(Excerpted data begins)
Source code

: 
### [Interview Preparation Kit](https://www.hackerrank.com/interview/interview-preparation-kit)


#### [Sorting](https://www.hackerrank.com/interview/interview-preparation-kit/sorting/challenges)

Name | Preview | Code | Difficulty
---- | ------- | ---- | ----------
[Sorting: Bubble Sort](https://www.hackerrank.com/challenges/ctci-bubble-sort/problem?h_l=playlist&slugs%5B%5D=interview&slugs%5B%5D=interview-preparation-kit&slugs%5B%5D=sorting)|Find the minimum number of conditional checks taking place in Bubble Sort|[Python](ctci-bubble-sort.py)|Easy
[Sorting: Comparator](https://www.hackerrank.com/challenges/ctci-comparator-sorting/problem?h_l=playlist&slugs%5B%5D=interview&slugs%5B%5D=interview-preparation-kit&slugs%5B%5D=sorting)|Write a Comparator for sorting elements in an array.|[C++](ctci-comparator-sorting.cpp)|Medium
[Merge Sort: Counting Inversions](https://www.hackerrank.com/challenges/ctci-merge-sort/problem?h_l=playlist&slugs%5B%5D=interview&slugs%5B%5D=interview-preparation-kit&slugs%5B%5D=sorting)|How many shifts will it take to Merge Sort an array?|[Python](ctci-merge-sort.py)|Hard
(Excerpted data ends)
» Exercise brief: Exactly the lines between the one containing "in Bubble Sort|[Python](ctci-bubble-sort.py)|Easy" and the end of the material, both ends included, must be retyped, with nothing added.

» Response below:
[Sorting: Bubble Sort](https://www.hackerrank.com/challenges/ctci-bubble-sort/problem?h_l=playlist&slugs%5B%5D=interview&slugs%5B%5D=interview-preparation-kit&slugs%5B%5D=sorting)|Find the minimum number of conditional checks taking place in Bubble Sort|[Python](ctci-bubble-sort.py)|Easy
[Sorting: Comparator](https://www.hackerrank.com/challenges/ctci-comparator-sorting/problem?h_l=playlist&slugs%5B%5D=interview&slugs%5B%5D=interview-preparation-kit&slugs%5B%5D=sorting)|Write a Comparator for sorting elements in an array.|[C++](ctci-comparator-sorting.cpp)|Medium
[Merge Sort: Counting Inversions](https://www.hackerrank.com/challenges/ctci-merge-sort/problem?h_l=playlist&slugs%5B%5D=interview&slugs%5B%5D=interview-preparation-kit&slugs%5B%5D=sorting)|How many shifts will it take to Merge Sort an array?|[Python](ctci-merge-sort.py)|Hard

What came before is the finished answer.